§ Exercise prompt: This exercise calls for all the entries that follow to be set down exactly, without their images.

[Excerpts from a dataset]

####

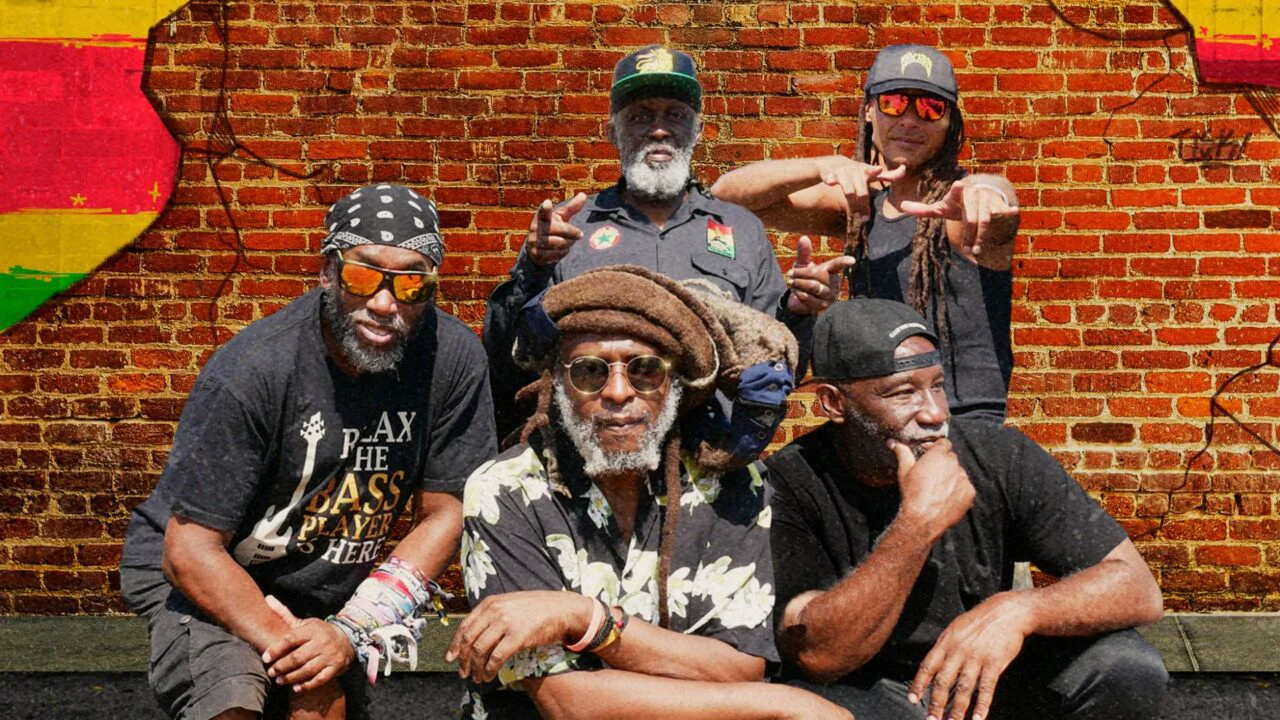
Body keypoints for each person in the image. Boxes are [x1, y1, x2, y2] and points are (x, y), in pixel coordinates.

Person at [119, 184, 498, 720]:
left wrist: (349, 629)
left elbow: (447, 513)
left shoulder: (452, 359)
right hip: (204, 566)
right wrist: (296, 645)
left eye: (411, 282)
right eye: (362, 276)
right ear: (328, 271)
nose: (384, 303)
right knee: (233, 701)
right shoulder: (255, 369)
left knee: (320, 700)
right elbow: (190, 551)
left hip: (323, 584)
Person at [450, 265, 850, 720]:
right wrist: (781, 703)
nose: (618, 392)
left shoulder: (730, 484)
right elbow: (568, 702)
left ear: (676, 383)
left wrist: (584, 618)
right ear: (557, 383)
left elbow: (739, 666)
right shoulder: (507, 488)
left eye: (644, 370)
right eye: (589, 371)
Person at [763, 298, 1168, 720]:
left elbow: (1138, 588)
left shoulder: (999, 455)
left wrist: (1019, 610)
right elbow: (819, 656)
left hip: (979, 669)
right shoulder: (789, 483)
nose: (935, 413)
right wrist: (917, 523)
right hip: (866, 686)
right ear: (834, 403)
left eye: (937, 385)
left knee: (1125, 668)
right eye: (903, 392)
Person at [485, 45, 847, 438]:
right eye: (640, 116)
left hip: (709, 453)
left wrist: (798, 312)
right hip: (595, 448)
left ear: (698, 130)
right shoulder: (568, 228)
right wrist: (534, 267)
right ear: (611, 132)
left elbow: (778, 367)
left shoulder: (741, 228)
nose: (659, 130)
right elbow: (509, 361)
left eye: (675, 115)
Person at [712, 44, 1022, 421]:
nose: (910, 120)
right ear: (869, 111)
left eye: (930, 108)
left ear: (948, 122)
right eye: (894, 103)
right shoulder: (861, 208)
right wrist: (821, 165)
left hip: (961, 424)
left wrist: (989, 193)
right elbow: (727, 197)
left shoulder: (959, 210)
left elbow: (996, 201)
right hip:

####

§ Your solution:
Body keypoints for each person in the image. Boxes are [x1, y1, x2, y2] and points are (x, y), in pixel coordinates.

Person at [119, 184, 498, 720]:
left wrist: (349, 629)
left elbow: (447, 513)
left shoulder: (452, 359)
right hip: (204, 566)
right wrist: (296, 645)
left eye: (411, 282)
right eye: (362, 276)
right ear: (328, 271)
nose: (384, 303)
right knee: (233, 701)
right shoulder: (255, 369)
left knee: (320, 700)
right elbow: (190, 551)
left hip: (323, 584)
Person at [450, 265, 850, 720]:
right wrist: (781, 703)
nose: (618, 392)
left shoulder: (730, 484)
right elbow: (568, 702)
left ear: (676, 383)
left wrist: (584, 618)
right ear: (557, 383)
left elbow: (739, 666)
right shoulder: (507, 488)
left eye: (644, 370)
right eye: (589, 371)
Person at [763, 298, 1168, 720]:
left elbow: (1138, 588)
left shoulder: (999, 455)
left wrist: (1019, 610)
right elbow: (819, 656)
left hip: (979, 669)
right shoulder: (789, 483)
nose: (935, 413)
right wrist: (917, 523)
right hip: (866, 686)
right ear: (834, 403)
left eye: (937, 385)
left knee: (1125, 668)
right eye: (903, 392)
Person at [485, 45, 847, 438]:
right eye: (640, 116)
left hip: (709, 453)
left wrist: (798, 312)
right hip: (595, 448)
left ear: (698, 130)
right shoulder: (568, 228)
right wrist: (534, 267)
right ear: (611, 132)
left elbow: (778, 367)
left shoulder: (741, 228)
nose: (659, 130)
right elbow: (509, 361)
left eye: (675, 115)
Person at [712, 44, 1022, 421]:
nose: (910, 120)
right ear: (869, 111)
left eye: (930, 108)
left ear: (948, 122)
right eye: (894, 103)
right shoulder: (861, 208)
right wrist: (821, 165)
left hip: (961, 424)
left wrist: (989, 193)
right elbow: (727, 197)
left shoulder: (959, 210)
left elbow: (996, 201)
right hip:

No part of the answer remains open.